====== Extracted records

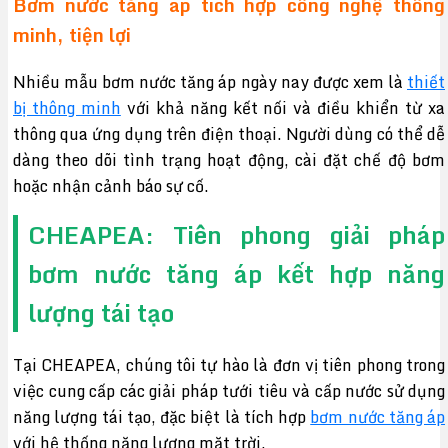
Bơm nước tăng áp tích hợp công nghệ thông
minh, tiện lợi
Nhiều mẫu bơm nước tăng áp ngày nay được xem là
thiết
bị thông minh
với khả năng kết nối và điều khiển từ xa
thông qua ứng dụng trên điện thoại. Người dùng có thể dễ
dàng theo dõi tình trạng hoạt động, cài đặt chế độ bơm
hoặc nhận cảnh báo sự cố.
CHEAPEA: Tiên phong giải pháp
bơm nước tăng áp kết hợp năng
lượng tái tạo
Tại CHEAPEA, chúng tôi tự hào là đơn vị tiên phong trong
việc cung cấp các giải pháp tưới tiêu và cấp nước sử dụng
năng lượng tái tạo, đặc biệt là tích hợp
bơm nước tăng áp
với hệ thống năng lượng mặt trời.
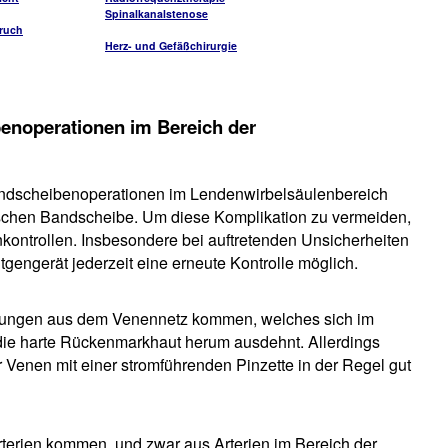
Spinalkanalstenose
ruch
Herz- und Gefäßchirurgie
enoperationen im Bereich der
Bandscheibenoperationen im Lendenwirbelsäulenbereich
alschen Bandscheibe. Um diese Komplikation zu vermeiden,
kontrollen. Insbesondere bei auftretenden Unsicherheiten
tgengerät jederzeit eine erneute Kontrolle möglich.
lutungen aus dem Venennetz kommen, welches sich im
 die harte Rückenmarkhaut herum ausdehnt. Allerdings
 Venen mit einer stromführenden Pinzette in der Regel gut
terien kommen, und zwar aus Arterien im Bereich der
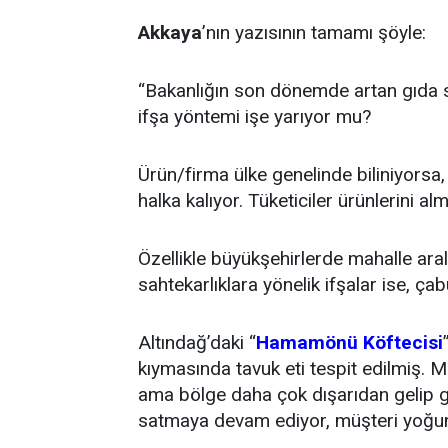
Akkaya
’nın yazısının tamamı şöyle:
“Bakanlığın son dönemde artan gıda 
ifşa yöntemi işe yarıyor mu?
Ürün/firma ülke genelinde biliniyorsa
halka kalıyor. Tüketiciler ürünlerini a
Özellikle büyükşehirlerde mahalle ara
sahtekarlıklara yönelik ifşalar ise, ça
Altındağ’daki “
Hamamönü Köftecisi
kıymasında tavuk eti tespit edilmiş. Ma
ama bölge daha çok dışarıdan gelip gid
satmaya devam ediyor, müşteri yoğun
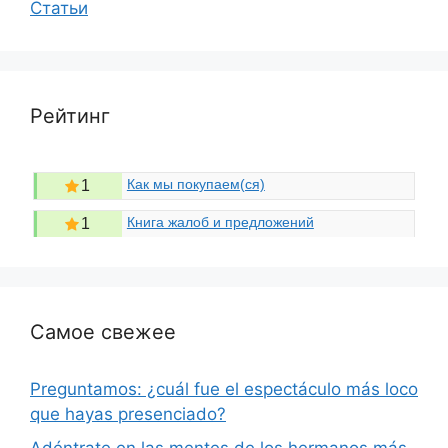
Статьи
Рейтинг
Как мы покупаем(ся)
1
Книга жалоб и предложений
1
Самое свежее
Preguntamos: ¿cuál fue el espectáculo más loco
que hayas presenciado?
Adéntrate en las mentes de los hermanos más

============

Work required: Output the records above as they stand, from the first line to the line with "Tại CHEAPEA, chúng", inclusive, and exclude the pictures.

Exercise output:
Bơm nước tăng áp tích hợp công nghệ thông
minh, tiện lợi
Nhiều mẫu bơm nước tăng áp ngày nay được xem là
thiết
bị thông minh
với khả năng kết nối và điều khiển từ xa
thông qua ứng dụng trên điện thoại. Người dùng có thể dễ
dàng theo dõi tình trạng hoạt động, cài đặt chế độ bơm
hoặc nhận cảnh báo sự cố.
CHEAPEA: Tiên phong giải pháp
bơm nước tăng áp kết hợp năng
lượng tái tạo
Tại CHEAPEA, chúng tôi tự hào là đơn vị tiên phong trong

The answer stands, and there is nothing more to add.